Aim of the task – The data below holds the lines to copy: everything from the line containing "2130: -158 -> -260" to the line containing "Fours, Ravi Mannava: 1 -> none", both ends included, set down exactly.

The records –
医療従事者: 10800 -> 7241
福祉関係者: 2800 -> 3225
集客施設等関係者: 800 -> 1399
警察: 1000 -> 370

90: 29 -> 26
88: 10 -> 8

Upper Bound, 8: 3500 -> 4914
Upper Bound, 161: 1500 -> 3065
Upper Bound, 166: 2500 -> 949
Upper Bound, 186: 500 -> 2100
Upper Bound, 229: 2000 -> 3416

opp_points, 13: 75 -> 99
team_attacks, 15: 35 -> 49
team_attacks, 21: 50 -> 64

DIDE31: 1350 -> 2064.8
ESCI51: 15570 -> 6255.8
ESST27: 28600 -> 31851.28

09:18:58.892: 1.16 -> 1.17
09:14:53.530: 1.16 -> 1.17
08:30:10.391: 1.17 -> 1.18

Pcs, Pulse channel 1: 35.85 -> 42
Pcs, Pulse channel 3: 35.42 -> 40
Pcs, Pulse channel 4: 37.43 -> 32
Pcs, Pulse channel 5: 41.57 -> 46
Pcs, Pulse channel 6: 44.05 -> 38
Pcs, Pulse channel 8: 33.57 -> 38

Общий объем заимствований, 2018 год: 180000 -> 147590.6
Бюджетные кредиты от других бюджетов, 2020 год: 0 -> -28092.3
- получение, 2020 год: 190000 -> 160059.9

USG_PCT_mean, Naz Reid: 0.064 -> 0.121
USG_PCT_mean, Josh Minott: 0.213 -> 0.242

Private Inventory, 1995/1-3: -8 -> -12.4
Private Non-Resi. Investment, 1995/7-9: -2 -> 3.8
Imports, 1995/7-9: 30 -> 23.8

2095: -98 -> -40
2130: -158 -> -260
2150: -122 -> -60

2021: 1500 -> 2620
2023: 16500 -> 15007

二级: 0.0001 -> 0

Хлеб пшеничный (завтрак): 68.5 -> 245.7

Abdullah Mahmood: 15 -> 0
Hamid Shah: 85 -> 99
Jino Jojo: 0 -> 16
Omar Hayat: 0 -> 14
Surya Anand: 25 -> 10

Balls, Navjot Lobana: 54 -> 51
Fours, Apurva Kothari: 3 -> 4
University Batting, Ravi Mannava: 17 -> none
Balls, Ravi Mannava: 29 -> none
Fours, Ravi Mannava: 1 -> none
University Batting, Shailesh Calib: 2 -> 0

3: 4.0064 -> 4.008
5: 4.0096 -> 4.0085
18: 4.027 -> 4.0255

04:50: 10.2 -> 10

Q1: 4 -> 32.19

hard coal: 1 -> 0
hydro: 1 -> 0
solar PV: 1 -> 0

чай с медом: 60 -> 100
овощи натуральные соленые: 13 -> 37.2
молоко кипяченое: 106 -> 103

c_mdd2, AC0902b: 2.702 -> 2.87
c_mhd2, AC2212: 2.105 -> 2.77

Response to this task –
2130: -158 -> -260
2150: -122 -> -60

2021: 1500 -> 2620
2023: 16500 -> 15007

二级: 0.0001 -> 0

Хлеб пшеничный (завтрак): 68.5 -> 245.7

Abdullah Mahmood: 15 -> 0
Hamid Shah: 85 -> 99
Jino Jojo: 0 -> 16
Omar Hayat: 0 -> 14
Surya Anand: 25 -> 10

Balls, Navjot Lobana: 54 -> 51
Fours, Apurva Kothari: 3 -> 4
University Batting, Ravi Mannava: 17 -> none
Balls, Ravi Mannava: 29 -> none
Fours, Ravi Mannava: 1 -> none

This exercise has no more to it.